Wie man in seiner vertrauten Umgebung und Kultur Anschluss findet, das scheint uns oft automatisch klar und nur eine Frage der eigenen Initiative zu sein. So wie ein kleines Kind, das im Laufe der Zeit lernt, wie man mit anderen Kindern Freundschaften schließt, wie man sich in bestimmten Situationen zu verhalten hat, und mit welchen Mimiken man untereinander kommuniziert. Wir haben verinnerlicht, wie man am Arbeitsplatz, in einer neuen Stadt, in einem neuen Umfeld Anschluss finden kann. Dabei sind uns häufig die Grundvoraussetzungen für die Anschlussfähigkeit nicht bewusst, laufen diese doch weitgehend unbewusst ab. Was braucht es also, um diese Grundvoraussetzungen auch für andere Kulturen zu verstehen, um dort Anschluss zu finden?

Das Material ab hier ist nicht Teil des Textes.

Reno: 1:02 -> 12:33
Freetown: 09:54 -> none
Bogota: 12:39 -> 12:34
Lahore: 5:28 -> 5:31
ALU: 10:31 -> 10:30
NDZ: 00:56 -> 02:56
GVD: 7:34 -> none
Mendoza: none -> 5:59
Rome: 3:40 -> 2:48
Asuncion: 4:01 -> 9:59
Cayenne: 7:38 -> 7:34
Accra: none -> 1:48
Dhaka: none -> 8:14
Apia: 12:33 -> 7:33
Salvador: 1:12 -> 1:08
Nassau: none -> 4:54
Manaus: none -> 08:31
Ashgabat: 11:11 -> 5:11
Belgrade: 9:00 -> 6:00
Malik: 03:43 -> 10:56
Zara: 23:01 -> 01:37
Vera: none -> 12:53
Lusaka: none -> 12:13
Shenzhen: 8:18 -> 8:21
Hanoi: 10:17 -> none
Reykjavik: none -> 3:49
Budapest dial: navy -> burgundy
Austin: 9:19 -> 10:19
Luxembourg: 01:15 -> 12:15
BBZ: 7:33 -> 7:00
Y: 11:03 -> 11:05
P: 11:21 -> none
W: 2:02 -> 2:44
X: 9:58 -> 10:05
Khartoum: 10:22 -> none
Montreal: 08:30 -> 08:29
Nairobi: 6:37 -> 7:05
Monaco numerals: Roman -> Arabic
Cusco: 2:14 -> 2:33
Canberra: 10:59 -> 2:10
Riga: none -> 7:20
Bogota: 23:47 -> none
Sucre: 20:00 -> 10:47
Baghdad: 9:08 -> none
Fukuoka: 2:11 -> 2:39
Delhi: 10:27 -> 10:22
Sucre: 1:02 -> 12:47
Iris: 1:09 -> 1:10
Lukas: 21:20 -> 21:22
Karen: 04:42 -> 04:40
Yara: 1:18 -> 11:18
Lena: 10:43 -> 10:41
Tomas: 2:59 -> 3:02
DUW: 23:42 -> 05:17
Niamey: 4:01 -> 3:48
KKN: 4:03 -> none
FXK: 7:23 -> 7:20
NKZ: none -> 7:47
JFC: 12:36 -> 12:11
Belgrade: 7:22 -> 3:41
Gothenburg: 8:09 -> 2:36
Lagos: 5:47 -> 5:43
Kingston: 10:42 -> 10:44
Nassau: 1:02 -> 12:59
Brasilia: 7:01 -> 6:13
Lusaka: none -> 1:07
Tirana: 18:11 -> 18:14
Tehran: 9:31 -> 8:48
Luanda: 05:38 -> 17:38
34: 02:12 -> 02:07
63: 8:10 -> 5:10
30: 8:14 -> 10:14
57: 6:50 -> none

Mit 10 Jahren habe ich gelernt, dass meine Lehrerin nur die eine Welt kannte, jedoch nicht die andere. Ich habe verstanden, dass man je nach Erfahrungsgrad eine andere Perspektive für dieselbe Situation haben kann.
Ich habe gelernt, dass die Grundvoraussetzungen einfach anders sein können in einer neuen Kultur, in einem neuen Land. Dinge, die ich für selbstverständlich gehalten hatte, wurden anders wahrgenommen und akzeptiert – oder eben auch nicht. Ich begegnete dem mit Neugier, fragte mich, welche Regeln in der neuen Kultur herrschen, was diesen Menschen in dem neuen Land in der zwischenmenschlichen Beziehung wichtig ist, worauf ich zu achten hatte. Ich wurde zum geübten Beobachter und Nachahmer.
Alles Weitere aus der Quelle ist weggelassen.